## Problem details
The response must be made up of the lines in the entries below that contain "fees".

## Exercise material
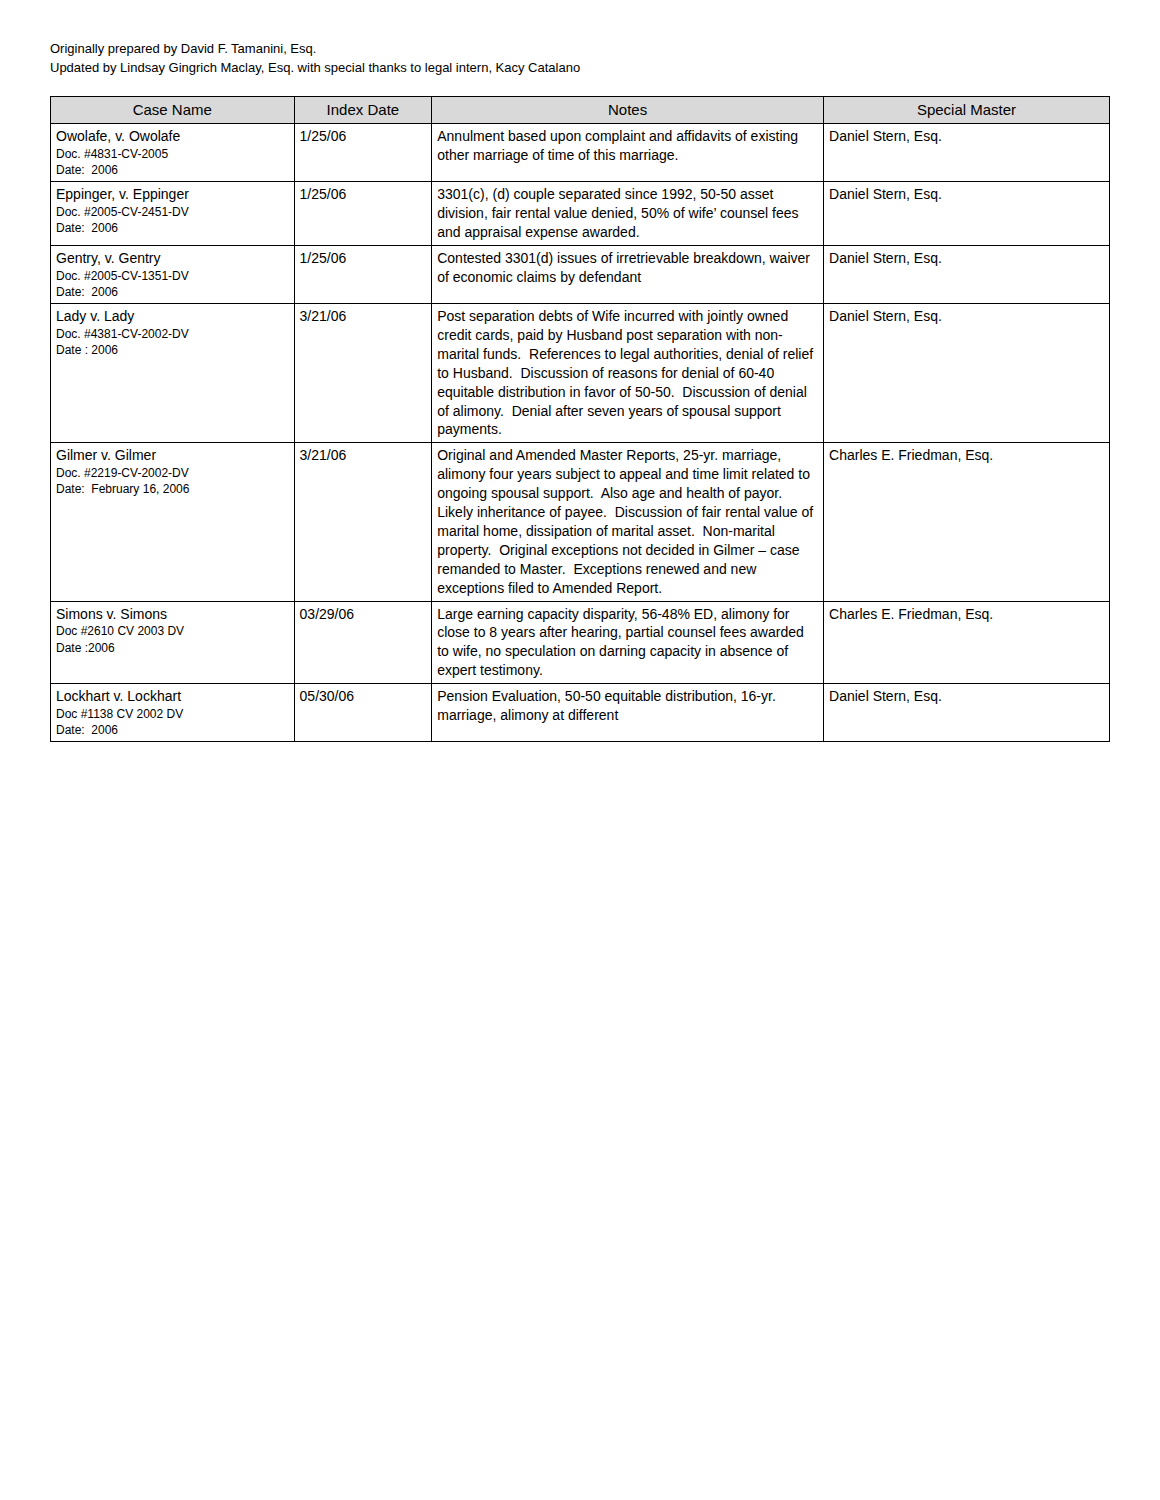Originally prepared by David F. Tamanini, Esq.
Updated by Lindsay Gingrich Maclay, Esq. with special thanks to legal intern, Kacy Catalano
| Case Name | Index Date | Notes | Special Master |
| --- | --- | --- | --- |
| Owolafe, v. Owolafe Doc. #4831-CV-2005 Date: 2006 | 1/25/06 | Annulment based upon complaint and affidavits of existing other marriage of time of this marriage. | Daniel Stern, Esq. |
| Eppinger, v. Eppinger Doc. #2005-CV-2451-DV Date: 2006 | 1/25/06 | 3301(c), (d) couple separated since 1992, 50-50 asset division, fair rental value denied, 50% of wife’ counsel fees and appraisal expense awarded. | Daniel Stern, Esq. |
| Gentry, v. Gentry Doc. #2005-CV-1351-DV Date: 2006 | 1/25/06 | Contested 3301(d) issues of irretrievable breakdown, waiver of economic claims by defendant | Daniel Stern, Esq. |
| Lady v. Lady Doc. #4381-CV-2002-DV Date : 2006 | 3/21/06 | Post separation debts of Wife incurred with jointly owned credit cards, paid by Husband post separation with non-marital funds. References to legal authorities, denial of relief to Husband. Discussion of reasons for denial of 60-40 equitable distribution in favor of 50-50. Discussion of denial of alimony. Denial after seven years of spousal support payments. | Daniel Stern, Esq. |
| Gilmer v. Gilmer Doc. #2219-CV-2002-DV Date: February 16, 2006 | 3/21/06 | Original and Amended Master Reports, 25-yr. marriage, alimony four years subject to appeal and time limit related to ongoing spousal support. Also age and health of payor. Likely inheritance of payee. Discussion of fair rental value of marital home, dissipation of marital asset. Non-marital property. Original exceptions not decided in Gilmer – case remanded to Master. Exceptions renewed and new exceptions filed to Amended Report. | Charles E. Friedman, Esq. |
| Simons v. Simons Doc #2610 CV 2003 DV Date :2006 | 03/29/06 | Large earning capacity disparity, 56-48% ED, alimony for close to 8 years after hearing, partial counsel fees awarded to wife, no speculation on darning capacity in absence of expert testimony. | Charles E. Friedman, Esq. |
| Lockhart v. Lockhart Doc #1138 CV 2002 DV Date: 2006 | 05/30/06 | Pension Evaluation, 50-50 equitable distribution, 16-yr. marriage, alimony at different | Daniel Stern, Esq. |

## Answer to this task
| Eppinger, v. Eppinger Doc. #2005-CV-2451-DV Date: 2006 | 1/25/06 | 3301(c), (d) couple separated since 1992, 50-50 asset division, fair rental value denied, 50% of wife’ counsel fees and appraisal expense awarded. | Daniel Stern, Esq. |
| Simons v. Simons Doc #2610 CV 2003 DV Date :2006 | 03/29/06 | Large earning capacity disparity, 56-48% ED, alimony for close to 8 years after hearing, partial counsel fees awarded to wife, no speculation on darning capacity in absence of expert testimony. | Charles E. Friedman, Esq. |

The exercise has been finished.